Saved data entries:
● ● ● ●

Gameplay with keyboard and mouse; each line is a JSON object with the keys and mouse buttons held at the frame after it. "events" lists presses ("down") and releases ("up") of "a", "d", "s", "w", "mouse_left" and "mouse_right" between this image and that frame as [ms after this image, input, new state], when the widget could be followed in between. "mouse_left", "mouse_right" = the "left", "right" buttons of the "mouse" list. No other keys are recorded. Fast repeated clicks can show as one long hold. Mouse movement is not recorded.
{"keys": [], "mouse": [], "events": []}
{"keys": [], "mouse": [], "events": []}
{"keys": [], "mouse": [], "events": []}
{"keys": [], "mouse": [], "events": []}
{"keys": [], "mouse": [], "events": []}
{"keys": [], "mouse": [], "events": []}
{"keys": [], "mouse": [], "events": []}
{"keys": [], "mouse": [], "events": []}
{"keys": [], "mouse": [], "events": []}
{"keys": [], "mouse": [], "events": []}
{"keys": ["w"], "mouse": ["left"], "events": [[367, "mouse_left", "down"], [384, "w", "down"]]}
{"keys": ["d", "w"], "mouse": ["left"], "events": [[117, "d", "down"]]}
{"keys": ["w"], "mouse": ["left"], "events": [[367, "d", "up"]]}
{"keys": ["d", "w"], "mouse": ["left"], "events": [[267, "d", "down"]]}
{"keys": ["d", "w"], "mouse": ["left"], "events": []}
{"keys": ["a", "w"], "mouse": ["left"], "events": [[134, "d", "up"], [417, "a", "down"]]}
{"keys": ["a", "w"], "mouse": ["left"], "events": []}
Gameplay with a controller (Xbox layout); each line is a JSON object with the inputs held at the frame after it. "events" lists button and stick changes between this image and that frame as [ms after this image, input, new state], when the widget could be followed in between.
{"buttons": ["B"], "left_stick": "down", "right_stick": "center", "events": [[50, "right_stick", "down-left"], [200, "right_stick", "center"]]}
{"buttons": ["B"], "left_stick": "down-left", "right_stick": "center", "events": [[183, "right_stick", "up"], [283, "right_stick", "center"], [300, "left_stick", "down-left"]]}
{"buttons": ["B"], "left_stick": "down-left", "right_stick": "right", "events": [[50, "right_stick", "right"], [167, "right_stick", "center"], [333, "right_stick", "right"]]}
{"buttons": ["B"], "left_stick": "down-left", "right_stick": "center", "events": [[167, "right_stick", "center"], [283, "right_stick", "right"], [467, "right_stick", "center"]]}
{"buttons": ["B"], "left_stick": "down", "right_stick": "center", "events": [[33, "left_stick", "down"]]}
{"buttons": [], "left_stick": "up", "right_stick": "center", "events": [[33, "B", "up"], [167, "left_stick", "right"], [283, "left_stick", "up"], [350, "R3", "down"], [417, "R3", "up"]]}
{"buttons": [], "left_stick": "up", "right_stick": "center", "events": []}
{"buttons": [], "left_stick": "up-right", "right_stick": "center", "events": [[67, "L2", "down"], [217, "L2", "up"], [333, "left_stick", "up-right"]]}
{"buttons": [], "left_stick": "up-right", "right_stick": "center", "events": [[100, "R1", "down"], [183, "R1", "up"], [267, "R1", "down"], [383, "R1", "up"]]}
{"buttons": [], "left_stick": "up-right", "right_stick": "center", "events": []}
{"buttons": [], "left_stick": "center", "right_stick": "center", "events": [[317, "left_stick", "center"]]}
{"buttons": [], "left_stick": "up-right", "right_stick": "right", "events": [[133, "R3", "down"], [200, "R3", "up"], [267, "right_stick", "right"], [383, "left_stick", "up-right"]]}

● ● ● ●

What is needed is an exact reproduction of the data.

# [TASK ANSWER]
Gameplay with keyboard and mouse; each line is a JSON object with the keys and mouse buttons held at the frame after it. "events" lists presses ("down") and releases ("up") of "a", "d", "s", "w", "mouse_left" and "mouse_right" between this image and that frame as [ms after this image, input, new state], when the widget could be followed in between. "mouse_left", "mouse_right" = the "left", "right" buttons of the "mouse" list. No other keys are recorded. Fast repeated clicks can show as one long hold. Mouse movement is not recorded.
{"keys": [], "mouse": [], "events": []}
{"keys": [], "mouse": [], "events": []}
{"keys": [], "mouse": [], "events": []}
{"keys": [], "mouse": [], "events": []}
{"keys": [], "mouse": [], "events": []}
{"keys": [], "mouse": [], "events": []}
{"keys": [], "mouse": [], "events": []}
{"keys": [], "mouse": [], "events": []}
{"keys": [], "mouse": [], "events": []}
{"keys": [], "mouse": [], "events": []}
{"keys": ["w"], "mouse": ["left"], "events": [[367, "mouse_left", "down"], [384, "w", "down"]]}
{"keys": ["d", "w"], "mouse": ["left"], "events": [[117, "d", "down"]]}
{"keys": ["w"], "mouse": ["left"], "events": [[367, "d", "up"]]}
{"keys": ["d", "w"], "mouse": ["left"], "events": [[267, "d", "down"]]}
{"keys": ["d", "w"], "mouse": ["left"], "events": []}
{"keys": ["a", "w"], "mouse": ["left"], "events": [[134, "d", "up"], [417, "a", "down"]]}
{"keys": ["a", "w"], "mouse": ["left"], "events": []}
Gameplay with a controller (Xbox layout); each line is a JSON object with the inputs held at the frame after it. "events" lists button and stick changes between this image and that frame as [ms after this image, input, new state], when the widget could be followed in between.
{"buttons": ["B"], "left_stick": "down", "right_stick": "center", "events": [[50, "right_stick", "down-left"], [200, "right_stick", "center"]]}
{"buttons": ["B"], "left_stick": "down-left", "right_stick": "center", "events": [[183, "right_stick", "up"], [283, "right_stick", "center"], [300, "left_stick", "down-left"]]}
{"buttons": ["B"], "left_stick": "down-left", "right_stick": "right", "events": [[50, "right_stick", "right"], [167, "right_stick", "center"], [333, "right_stick", "right"]]}
{"buttons": ["B"], "left_stick": "down-left", "right_stick": "center", "events": [[167, "right_stick", "center"], [283, "right_stick", "right"], [467, "right_stick", "center"]]}
{"buttons": ["B"], "left_stick": "down", "right_stick": "center", "events": [[33, "left_stick", "down"]]}
{"buttons": [], "left_stick": "up", "right_stick": "center", "events": [[33, "B", "up"], [167, "left_stick", "right"], [283, "left_stick", "up"], [350, "R3", "down"], [417, "R3", "up"]]}
{"buttons": [], "left_stick": "up", "right_stick": "center", "events": []}
{"buttons": [], "left_stick": "up-right", "right_stick": "center", "events": [[67, "L2", "down"], [217, "L2", "up"], [333, "left_stick", "up-right"]]}
{"buttons": [], "left_stick": "up-right", "right_stick": "center", "events": [[100, "R1", "down"], [183, "R1", "up"], [267, "R1", "down"], [383, "R1", "up"]]}
{"buttons": [], "left_stick": "up-right", "right_stick": "center", "events": []}
{"buttons": [], "left_stick": "center", "right_stick": "center", "events": [[317, "left_stick", "center"]]}
{"buttons": [], "left_stick": "up-right", "right_stick": "right", "events": [[133, "R3", "down"], [200, "R3", "up"], [267, "right_stick", "right"], [383, "left_stick", "up-right"]]}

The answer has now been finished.